One might expect that To the Lighthouse — another modernist classic with a reputation for difficulty — would also have a high TTR, and that high vocabulary diversity might help to explain the challenge it poses to many readers. In fact, a few quick calculations show that this is not the case at all.

Among a selection of Woolf’s novels, for example, To the Lighthouse has one of the lowest TTRs.

Types

Tokens

TTR

Between the Acts

6,996

44,980

15.6%

Jacob’s Room

6,709

44,980

14.9%

The Waves

6,490

44,980

14.4%

The Voyage Out

6,166

44,980

13.7%

To the Lighthouse

5,280

44,980

11.7%

The Years

5,066

44,980

11.2%

(Sample size here has been standardized to the length of the shortest novel in the comparison set, Between the Acts, which is 44,980 words long. We are only looking at the first 44,980 words in the other novels. We need to do this in order to compare “apples to apples” — longer texts always tend to have lower TTRs, given the repetitions that become increasingly unavoidable the longer one goes on. So it’s not fair — or revealing — to compare texts of different lengths.)

As you can see, while To the Lighthouse is subjectively one of more challenging of Woolf’s novels, it has one of the lowest TTRs.

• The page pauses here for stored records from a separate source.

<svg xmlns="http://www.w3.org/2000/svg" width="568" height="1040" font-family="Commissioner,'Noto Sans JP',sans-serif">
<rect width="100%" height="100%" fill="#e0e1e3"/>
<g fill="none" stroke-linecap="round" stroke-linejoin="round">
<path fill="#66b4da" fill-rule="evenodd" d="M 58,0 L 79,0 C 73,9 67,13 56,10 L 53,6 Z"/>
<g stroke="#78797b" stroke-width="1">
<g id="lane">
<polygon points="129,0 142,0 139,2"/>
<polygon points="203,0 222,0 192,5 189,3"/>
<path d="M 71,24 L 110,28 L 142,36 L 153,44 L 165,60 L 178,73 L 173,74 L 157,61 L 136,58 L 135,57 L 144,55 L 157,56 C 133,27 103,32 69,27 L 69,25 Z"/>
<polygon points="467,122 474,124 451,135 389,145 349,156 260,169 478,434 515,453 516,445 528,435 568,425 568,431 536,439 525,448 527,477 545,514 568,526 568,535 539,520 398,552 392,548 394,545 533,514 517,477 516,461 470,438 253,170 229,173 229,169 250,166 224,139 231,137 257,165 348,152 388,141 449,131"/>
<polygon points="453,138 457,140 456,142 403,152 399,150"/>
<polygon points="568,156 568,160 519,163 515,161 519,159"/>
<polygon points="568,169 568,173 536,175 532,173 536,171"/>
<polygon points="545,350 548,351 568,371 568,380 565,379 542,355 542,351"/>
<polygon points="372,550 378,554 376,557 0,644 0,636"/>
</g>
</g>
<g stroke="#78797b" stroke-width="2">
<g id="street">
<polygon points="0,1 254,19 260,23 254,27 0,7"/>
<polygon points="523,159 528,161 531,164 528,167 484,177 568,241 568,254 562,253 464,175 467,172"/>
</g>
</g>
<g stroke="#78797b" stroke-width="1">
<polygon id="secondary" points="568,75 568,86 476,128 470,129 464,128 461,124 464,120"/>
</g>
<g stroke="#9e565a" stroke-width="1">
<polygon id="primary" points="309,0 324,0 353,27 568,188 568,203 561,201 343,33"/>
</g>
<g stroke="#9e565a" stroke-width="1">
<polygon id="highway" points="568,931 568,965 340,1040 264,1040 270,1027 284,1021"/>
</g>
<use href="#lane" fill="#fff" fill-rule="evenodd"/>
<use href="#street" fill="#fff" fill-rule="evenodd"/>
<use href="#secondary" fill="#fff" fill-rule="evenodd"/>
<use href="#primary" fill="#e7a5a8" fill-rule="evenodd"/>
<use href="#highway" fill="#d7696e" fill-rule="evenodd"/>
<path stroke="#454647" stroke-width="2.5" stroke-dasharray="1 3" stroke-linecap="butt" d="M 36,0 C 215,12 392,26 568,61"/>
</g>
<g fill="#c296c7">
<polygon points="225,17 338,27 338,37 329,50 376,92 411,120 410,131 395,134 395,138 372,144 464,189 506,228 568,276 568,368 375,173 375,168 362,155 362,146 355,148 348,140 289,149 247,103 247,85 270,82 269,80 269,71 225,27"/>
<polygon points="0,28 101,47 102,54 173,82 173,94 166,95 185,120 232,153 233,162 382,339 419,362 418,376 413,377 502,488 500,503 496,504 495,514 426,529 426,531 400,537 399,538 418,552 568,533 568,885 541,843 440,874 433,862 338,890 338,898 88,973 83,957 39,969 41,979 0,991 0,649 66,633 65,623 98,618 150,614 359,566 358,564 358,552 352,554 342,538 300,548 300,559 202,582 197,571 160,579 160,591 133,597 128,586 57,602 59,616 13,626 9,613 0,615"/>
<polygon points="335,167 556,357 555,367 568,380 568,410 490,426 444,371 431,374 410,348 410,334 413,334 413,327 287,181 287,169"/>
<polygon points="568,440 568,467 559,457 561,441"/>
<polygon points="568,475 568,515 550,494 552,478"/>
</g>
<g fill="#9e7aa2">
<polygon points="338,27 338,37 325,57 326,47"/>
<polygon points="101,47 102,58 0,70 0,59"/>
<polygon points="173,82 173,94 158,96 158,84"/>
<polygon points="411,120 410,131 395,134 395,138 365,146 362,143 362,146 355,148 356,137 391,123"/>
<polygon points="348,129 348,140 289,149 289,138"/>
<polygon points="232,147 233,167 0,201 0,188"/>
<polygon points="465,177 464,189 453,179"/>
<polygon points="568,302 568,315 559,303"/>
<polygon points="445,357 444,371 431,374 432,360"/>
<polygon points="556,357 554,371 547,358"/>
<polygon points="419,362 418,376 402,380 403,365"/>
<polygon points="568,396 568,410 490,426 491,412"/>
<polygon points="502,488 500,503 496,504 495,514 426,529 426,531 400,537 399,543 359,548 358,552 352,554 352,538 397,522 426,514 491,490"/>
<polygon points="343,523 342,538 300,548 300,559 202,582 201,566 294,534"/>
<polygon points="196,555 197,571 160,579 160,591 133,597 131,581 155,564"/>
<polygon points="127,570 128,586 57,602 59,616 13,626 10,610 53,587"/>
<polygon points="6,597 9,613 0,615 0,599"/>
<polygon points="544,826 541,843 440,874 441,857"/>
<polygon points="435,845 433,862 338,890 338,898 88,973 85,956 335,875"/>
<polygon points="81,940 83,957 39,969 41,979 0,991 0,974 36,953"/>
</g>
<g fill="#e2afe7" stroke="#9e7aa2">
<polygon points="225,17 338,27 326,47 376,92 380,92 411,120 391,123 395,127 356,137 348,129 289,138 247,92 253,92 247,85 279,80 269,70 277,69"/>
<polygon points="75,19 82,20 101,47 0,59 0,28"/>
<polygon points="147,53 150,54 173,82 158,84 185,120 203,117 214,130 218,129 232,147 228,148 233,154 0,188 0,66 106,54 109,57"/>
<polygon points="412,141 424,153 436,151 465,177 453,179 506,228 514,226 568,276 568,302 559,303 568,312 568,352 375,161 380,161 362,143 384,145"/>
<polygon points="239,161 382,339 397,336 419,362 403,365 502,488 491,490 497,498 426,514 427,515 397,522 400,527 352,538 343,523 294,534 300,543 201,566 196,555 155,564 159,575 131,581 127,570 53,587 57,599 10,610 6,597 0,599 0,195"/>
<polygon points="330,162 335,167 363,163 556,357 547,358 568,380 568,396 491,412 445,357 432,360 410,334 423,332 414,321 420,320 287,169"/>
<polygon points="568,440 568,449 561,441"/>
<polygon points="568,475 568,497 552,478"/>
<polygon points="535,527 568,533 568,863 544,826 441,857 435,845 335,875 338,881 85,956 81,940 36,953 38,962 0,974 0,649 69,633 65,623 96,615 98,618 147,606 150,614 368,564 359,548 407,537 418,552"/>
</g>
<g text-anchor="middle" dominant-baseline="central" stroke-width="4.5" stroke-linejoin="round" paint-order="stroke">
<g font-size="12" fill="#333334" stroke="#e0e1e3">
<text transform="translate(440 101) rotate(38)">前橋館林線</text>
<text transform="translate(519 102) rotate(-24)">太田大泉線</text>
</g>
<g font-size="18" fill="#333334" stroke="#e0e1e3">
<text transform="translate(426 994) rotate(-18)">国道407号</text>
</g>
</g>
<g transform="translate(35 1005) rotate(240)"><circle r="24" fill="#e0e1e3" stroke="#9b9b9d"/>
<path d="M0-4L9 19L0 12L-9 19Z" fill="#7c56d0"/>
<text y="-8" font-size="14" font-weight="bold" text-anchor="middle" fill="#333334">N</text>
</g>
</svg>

When compared to a few important novels by other modernists, the differences are more striking still. (This time we’re standardizing the sample size to the shortest text in the comparison set, To the Lighthouse, which is 70,090 words long. We are counting the first 70,090 words in the other texts.)

Types

Tokens

TTR

James Joyce, Ulysses

11,441

70,090

16.3%

Joseph Conrad, Nostromo

8,990

70,090

12.8%

William Faulkner, Absalom! Absalom!

6,928

70,090

9.9%

Virginia Woolf, To the Lighthouse

6,925

70,090

9.9%

To the Lighthouse comes last in this comparison set: while its TTR is only very slightly lower than Absalom! Absalom!, it is massively lower than Ulysses, and significantly lower than Nostromo. This table suggests that while vocabulary diversity might contribute to the difficulty of Ulysses and Nostromo, other factors must be at work in Absalom! Absalom! and To the Lighthouse.

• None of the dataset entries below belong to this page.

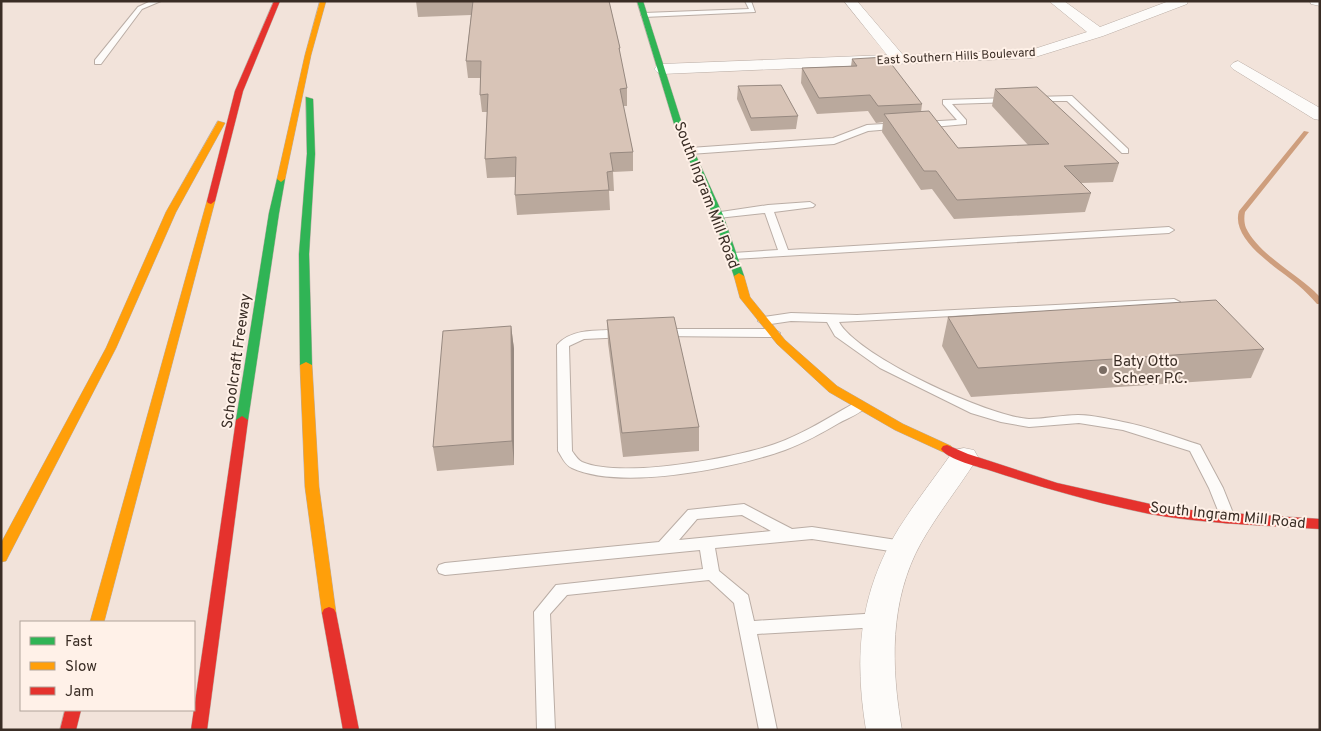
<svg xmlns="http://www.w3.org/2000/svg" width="1321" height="731" font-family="Overpass,sans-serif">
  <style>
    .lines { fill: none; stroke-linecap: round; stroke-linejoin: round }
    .stream { fill: #ce9e7d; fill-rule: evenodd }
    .lane-casing { stroke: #baada5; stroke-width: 2 }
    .street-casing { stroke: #baada5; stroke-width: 1 }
    .fast-casing { stroke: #baada5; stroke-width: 1 }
    .slow-casing { stroke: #baada5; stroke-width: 1 }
    .jam-casing { stroke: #baada5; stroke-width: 1 }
    .lane { fill: #fdfbf9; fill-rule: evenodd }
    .street { fill: #fdfbf9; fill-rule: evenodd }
    .fast { fill: #30b455; fill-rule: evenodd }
    .slow { fill: #ff9f0a; fill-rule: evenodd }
    .jam { fill: #e5322d; fill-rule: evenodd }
    .wall { fill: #baa99d }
    .shaded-wall { fill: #978980 }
    .building { fill: #d8c4b7; stroke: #978980 }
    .poi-dot { fill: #7a6d64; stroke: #fff1e8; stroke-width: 2 }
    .labels { text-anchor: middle; stroke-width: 4; stroke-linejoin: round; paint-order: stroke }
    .far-street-label { font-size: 12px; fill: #3a2d25; stroke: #fff1e8 }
    .street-label { font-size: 15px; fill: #3a2d25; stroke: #fff1e8 }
    .poi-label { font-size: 15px; fill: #3a2d25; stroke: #fff1e8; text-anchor: start }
  </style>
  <rect width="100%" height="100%" fill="#f2e3da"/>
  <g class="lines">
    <!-- stream -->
    <path class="stream" d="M1304 131 1309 132 1245 212C1244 217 1244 223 1246 228 1258 253 1293 272 1314 291L1320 297V304H1317C1311 297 1305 291 1298 285 1279 269 1230 240 1239 211Z"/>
    <!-- lane casing -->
    <g class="lane-casing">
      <g id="lane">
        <path d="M151 1H161L142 9 101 64H95V60L138 7Z"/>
        <path d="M745 1H751L755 12 644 17 641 15 644 13 749 9Z"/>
        <path d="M1072 96 1128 149V153H1122L1067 101H1034L1030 99 1034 97Z"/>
        <path d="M1009 98 1013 100 1012 102 952 104 966 120V124L922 128 918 125 922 122 957 120 943 104V100Z"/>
        <path d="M900 123 903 124V128L868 131 834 144 690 154 685 151 690 148 833 138 867 125Z"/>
        <path d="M810 202 815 205 813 207 774 212 788 250 1169 227 1174 230 1169 233 733 259 728 256 733 253 778 250 765 213 718 218 713 215 714 213 768 205Z"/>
        <path d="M1174 299 1180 302 1178 304 839 322C857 356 989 417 1029 419 1045 419 1062 415 1078 415 1093 415 1109 419 1123 422 1149 427 1175 437 1200 445L1223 488 1235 518 1233 522 1228 523 1223 522 1221 518 1209 488 1190 451 1123 430 1079 423 1029 427 1001 422 971 413 880 368 835 336 827 322 791 321 764 325 758 321 764 317 791 313 857 315Z"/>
        <path d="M661 329H774L780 333 774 337 657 336 655 333 657 330Z"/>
        <path d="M623 330 629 334 627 337 584 339 569 346 572 451C575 455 578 460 582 462 622 479 734 458 775 444 803 434 830 417 856 402L861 401 868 405C862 413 848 418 839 423 822 433 804 443 785 450 735 468 622 491 572 468 565 465 562 457 558 451L557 345C572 327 602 331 623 330Z"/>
        <path d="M744 504 792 529 812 527 903 541 908 543 911 547 908 551 903 553 812 539 715 548 719 571 748 595 754 621 880 613 886 615 888 620 886 625 880 627 757 634 777 730H759L734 603 709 580 567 595 550 614 555 730H537L534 612 556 585 703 569 700 550 445 575 439 573 437 569 439 565 445 563 659 542 688 510ZM742 515 771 531 679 540 697 519Z"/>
      </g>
    </g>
    <!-- street casing -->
    <g class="street-casing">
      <g id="street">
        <path d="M844 1H857L903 55 1031 50 1087 32 1049 1H1064L1100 27 1169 1H1188L1187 4 1103 36 1032 58 662 74 657 72 654 69 657 66 662 64 887 55Z"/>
        <path d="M1310 1H1320V6L1311 4Z"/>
        <path d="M1238 61 1320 108V120L1314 119 1233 69 1230 66 1233 63Z"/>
        <path d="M964 448 974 450 978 457C960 486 938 513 921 543 889 601 891 667 902 730H866C854 656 859 593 899 528 916 501 936 476 954 450Z"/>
      </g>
    </g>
    <!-- fast casing -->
    <g class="fast-casing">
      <g id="fast">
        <path d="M637 1H643L683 127 723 215 744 276 743 278H735L734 276 713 215 675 127Z"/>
        <path d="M306 97 313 99 315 154 309 254 312 365 306 368 300 365 299 254 307 154Z"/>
        <path d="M281 176 285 179 279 213 248 420 242 424 236 420 269 213 277 179Z"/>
      </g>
    </g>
    <!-- slow casing -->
    <g class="slow-casing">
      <g id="slow">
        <path d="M320 1H326L311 55 285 179 281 182 277 179 305 55Z"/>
        <path d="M218 121 225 123 176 212 116 348 8 557 6 561 1 562V543L106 348 166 212Z"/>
        <path d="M211 198 215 201 104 622H90L207 201Z"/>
        <path d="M739 273 744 276 750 297 785 340 837 386 903 424 951 446 953 449 951 452H943L895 430 829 392 777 344 740 298 734 276Z"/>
        <path d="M306 362 312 365 319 487 336 613 334 617 329 619 324 617 322 613 305 487 300 365Z"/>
      </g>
    </g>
    <!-- jam casing -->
    <g class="jam-casing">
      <g id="jam">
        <path d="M274 1H280L243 91 215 201 211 204 208 203 207 201 235 91Z"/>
        <path d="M242 416 248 420 207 730H191L236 420Z"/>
        <path d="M947 445 968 454 1057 483 1150 504 1198 511 1320 519V529C1263 525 1205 524 1150 514 1096 503 1044 488 992 471 980 467 948 460 941 449L943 446Z"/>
        <path d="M329 607 334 609 336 613 359 730H343L322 613 324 609Z"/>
        <path d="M65 710H81L76 730H60Z"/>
      </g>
    </g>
    <!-- lane -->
    <use href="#lane" class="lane"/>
    <!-- street -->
    <use href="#street" class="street"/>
    <!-- fast -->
    <use href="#fast" class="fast"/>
    <!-- slow -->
    <use href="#slow" class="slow"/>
    <!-- jam -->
    <use href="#jam" class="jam"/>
  </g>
  <!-- wall -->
  <g class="wall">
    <path d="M416 1H609L620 48V57L627 88V106H623L633 152V171L613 172 614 191H609L610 210 517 215 515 195V177L487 178 485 159 487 112H482L480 95V78H468L466 61 471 15 418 17Z"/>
    <path d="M852 59 922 104 921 112 958 148 1028 145 992 106 995 89 1119 163 1113 182 1081 183 1091 193 1085 212 954 219 932 189 921 190 882 132 883 122 876 123 868 111 817 114 801 83 802 68 851 66Z"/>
    <path d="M738 86 798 116 796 129 751 131 737 99Z"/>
    <path d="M948 317 1264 349 1251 378 971 397 942 346Z"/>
    <path d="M607 320 699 427V451L623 457 608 343Z"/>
    <path d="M511 326 514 349V465L437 471 433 447Z"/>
  </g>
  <!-- shaded-wall -->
  <path class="shaded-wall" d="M511 326 514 349V465L512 441Z"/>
  <!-- building -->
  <g class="building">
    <path d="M473 1H609L620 48H619L627 88 620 89 633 152 610 153 613 171 607 172 609 190 515 195 516 157 485 159 488 94 480 95 481 61H466Z"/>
    <path d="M886 57 922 104 878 106 870 95 819 98 802 68 857 66 852 59Z"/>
    <path d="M781 85 798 116 751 118 738 86Z"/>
    <path d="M1037 87 1119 163 1064 166 1091 193 957 200 936 171H924L884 114 929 111 958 148 1049 144 995 89Z"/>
    <path d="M1216 300 1264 349 978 368 948 317Z"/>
    <path d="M674 317 699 427 622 433 607 320Z"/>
    <path d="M511 326 512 441 433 447 443 331Z"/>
  </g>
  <!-- markers -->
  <circle class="poi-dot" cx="1103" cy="370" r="5"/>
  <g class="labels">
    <!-- far-street labels -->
    <g class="far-street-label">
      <text transform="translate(956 56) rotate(-3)" y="4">East Southern Hills Boulevard</text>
    </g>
    <!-- street labels -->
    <g class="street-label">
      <text transform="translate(707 195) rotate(69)" y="5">South Ingram Mill Road</text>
      <text transform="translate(236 361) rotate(-82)" y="5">Schoolcraft Freeway</text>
      <text transform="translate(1228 515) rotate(6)" y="5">South Ingram Mill Road</text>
    </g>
    <!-- poi labels -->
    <g class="poi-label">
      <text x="1113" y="366">Baty Otto<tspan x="1113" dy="17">Scheer P.C.</tspan></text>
    </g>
  </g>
  <!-- border -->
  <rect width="1321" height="731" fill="none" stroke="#3a2d25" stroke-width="5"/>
  <!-- legend -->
  <rect x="20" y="621" width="175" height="90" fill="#fff1e8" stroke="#b0a39a"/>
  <rect x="30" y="637" width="25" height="8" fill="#30b455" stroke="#b0a39a"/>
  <text x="65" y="646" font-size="15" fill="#3a2d25">Fast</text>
  <rect x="30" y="662" width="25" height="8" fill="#ff9f0a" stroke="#b0a39a"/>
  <text x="65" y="671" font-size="15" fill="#3a2d25">Slow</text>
  <rect x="30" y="687" width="25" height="8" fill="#e5322d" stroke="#b0a39a"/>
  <text x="65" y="696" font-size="15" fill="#3a2d25">Jam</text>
</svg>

Among these four reputedly “difficult” modernist works, To the Lighthouse has the lowest TTR. But how does it compare to “easy” novels from its own period — novels that sold well and were read widely? A TTR set comparing it to best-sellers from 1927 — the year that To the Lighthouse was published — reveals that it had a low TTR even by their standard.

(Each of these novels made Publisher’s Weekly’s top-ten year-end best-sellers list. They were chosen for this comparison because electronic editions were readily available.)

Types

Tokens

TTR

Sinclair Lewis, Elmer Gantry

8,966

70,090

12.6%

Edith Wharton, Twilight Sleep

7,955

70,090

11.2%

Warwick Deeping, Doomsday

7,501

70,090

10.6%

Virginia Woolf, To the Lighthouse

6,925

70,090

9.9%

Once again, To the Lighthouse comes in last in TTR. (This chart might suggest that books with high TTRs are not necessarily perceived as “difficult” — that high vocabulary doesn’t necessarily turn off readers.)

All of these numbers combine to show that while many readers perceive To the Lighthouse to be difficult, it cannot be high vocabulary diversity that accounts for this perceived difficulty. The quantitative data thus backs up our qualitative impression: that it is not “wordiness,” but rather vocal complexity, that poses a challenge to readers of the novel.

In order to verify this last hypothesis quantitatively, we would need a numbers-based method for assessing a text’s vocal complexity. This is one of the aims of our algorithmic method for detecting free indirect discourse (FID). Since FID inescapably introduces confusions of voice, a high proportion of FID in a novel might serve as a good marker of its vocal complexity — and perhaps of its “difficulty” as well.

While TTR does a poor job of differentiating quantitatively between readers’ responses to Absalom! Absalom! and Doomsday, a quantitative index of FID might much more accurately reflect the effort that a reader must exert in navigating their respective texts.

We’re working on it!